■ **PROMPT A**:
In the jar of marbles problem, how many of the marbles in the jar are blue?
■ **PROMPT B**:
In the jar of marbles problem, explain why the probability of drawing a blue marble in part (a) is 7/16.
■ **PROMPT C**:
Write the next part of the jar of marbles problem, picking up after the last sentence of the part (a) solution.

■ **PAGE TEXT**:
________________________
The diagram below shows the contents of a jar from which you select marbles at random.
An illustration of a jar of marbles is shown. Four of the marbles are labeled with an upper R, seven of the marbles are labeled with an upper B, and five of the marbles are labeled with an upper G. The key identifies upper R to represent red marbles, upper B to represent blue marbles, and upper G to represent green marbles.
What is the probability of selecting a red marble, replacing it, and then selecting a blue marble? Show your work.
What is the probability of selecting a red marble, setting it aside, and then selecting a blue marble? Show your work.
Are the answers to parts (a) and (b) the same? Why or why not?
a) The probability of selecting a red marble and replacing it is given by $\frac{4}{16} = \frac{1}{4}$. After replacing the red marble, there are still 16 marbles in the jar, so the probability of selecting a blue marble is $\frac{7}{16}$. Thus, the probability of both events happening is $(\frac{1}{4})\times(\frac{7}{16}) = \frac{7}{64}$.
________________________
■ **INPUT DATA**:
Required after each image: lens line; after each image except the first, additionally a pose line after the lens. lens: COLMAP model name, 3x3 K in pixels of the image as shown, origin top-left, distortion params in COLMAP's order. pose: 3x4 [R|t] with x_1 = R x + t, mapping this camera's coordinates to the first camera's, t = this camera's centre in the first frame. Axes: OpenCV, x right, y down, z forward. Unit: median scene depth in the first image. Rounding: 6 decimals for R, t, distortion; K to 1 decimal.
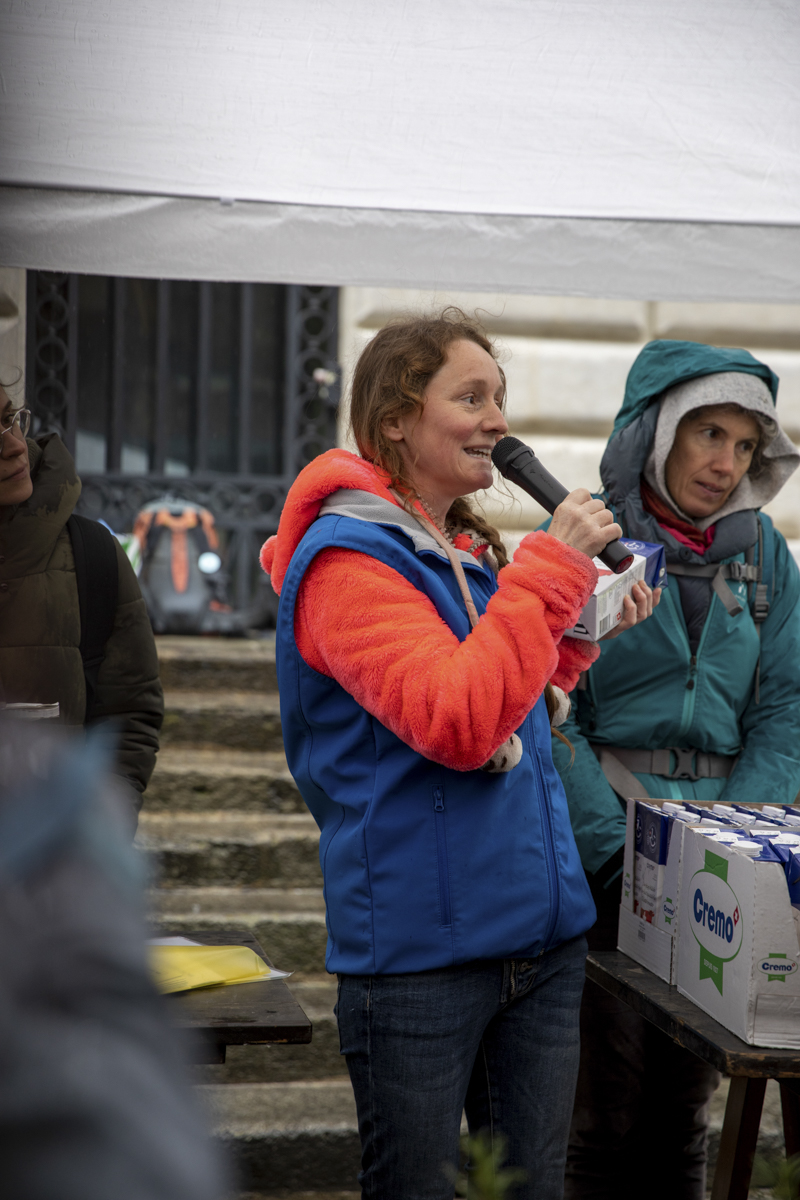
lens RADIAL K [[2357.0, 0, 400.0], [0, 2357.0, 600.0], [0, 0, 1]] dist [-0.013793, -0.119645]
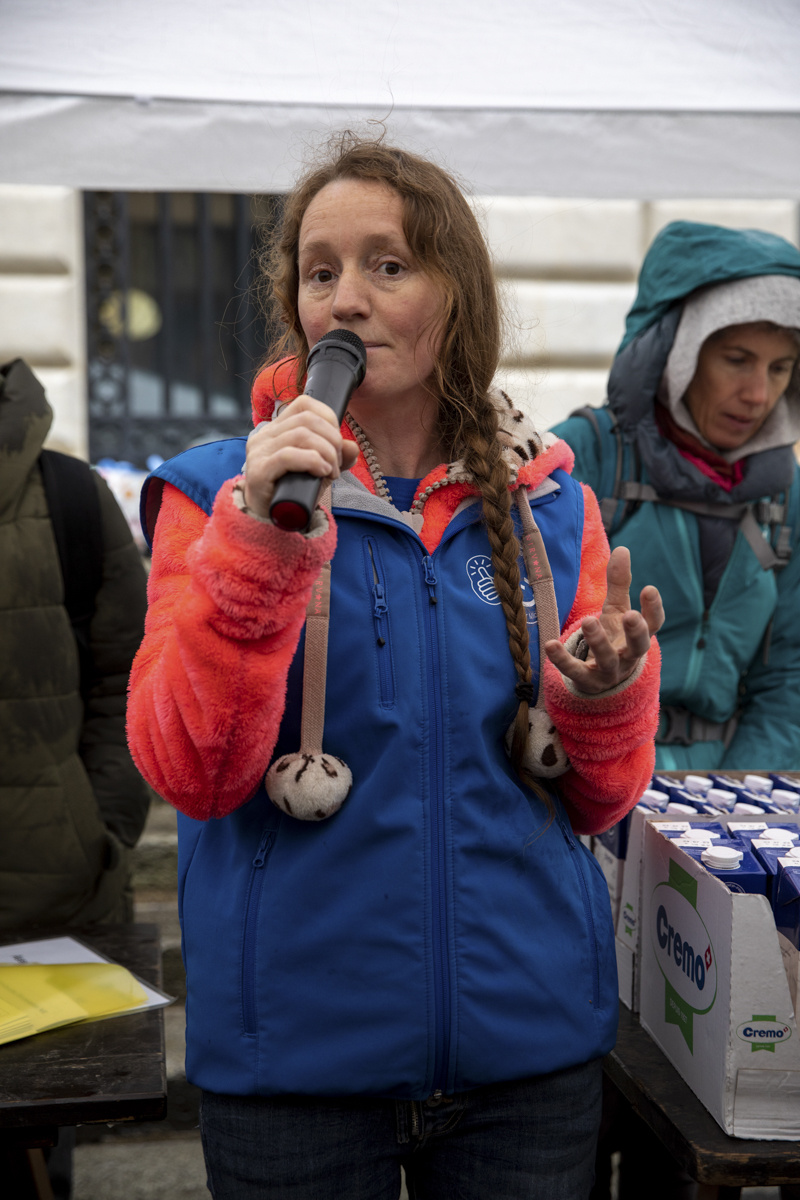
________________________
■ **RESPONSE A**:
Seven.

■ **RESPONSE B**:
The red marble is put back, so the jar still holds 16 marbles. Seven of them are blue, which gives a probability of 7/16 for selecting a blue marble.

■ **RESPONSE C**:
b) The probability of selecting a red marble and setting it aside is given by $\frac{4}{16} = \frac{1}{4}$. After setting the red marble aside, there are only 15 marbles left in the jar, so the probability of selecting a blue marble is $\frac{7}{15}$. Thus, the probability of both events happening is $(\frac{1}{4})\times(\frac{7}{15}) = \frac{7}{60}$.
c) No, the answers to parts (a) and (b) are not the same because in part (a), the red marble is replaced, which means that the number of marbles in the jar remains the same for the second draw, but in part (b), the red marble is set aside, which means that the number of marbles in the jar decreases for the second draw. This changes the probability of selecting a blue marble in the second draw.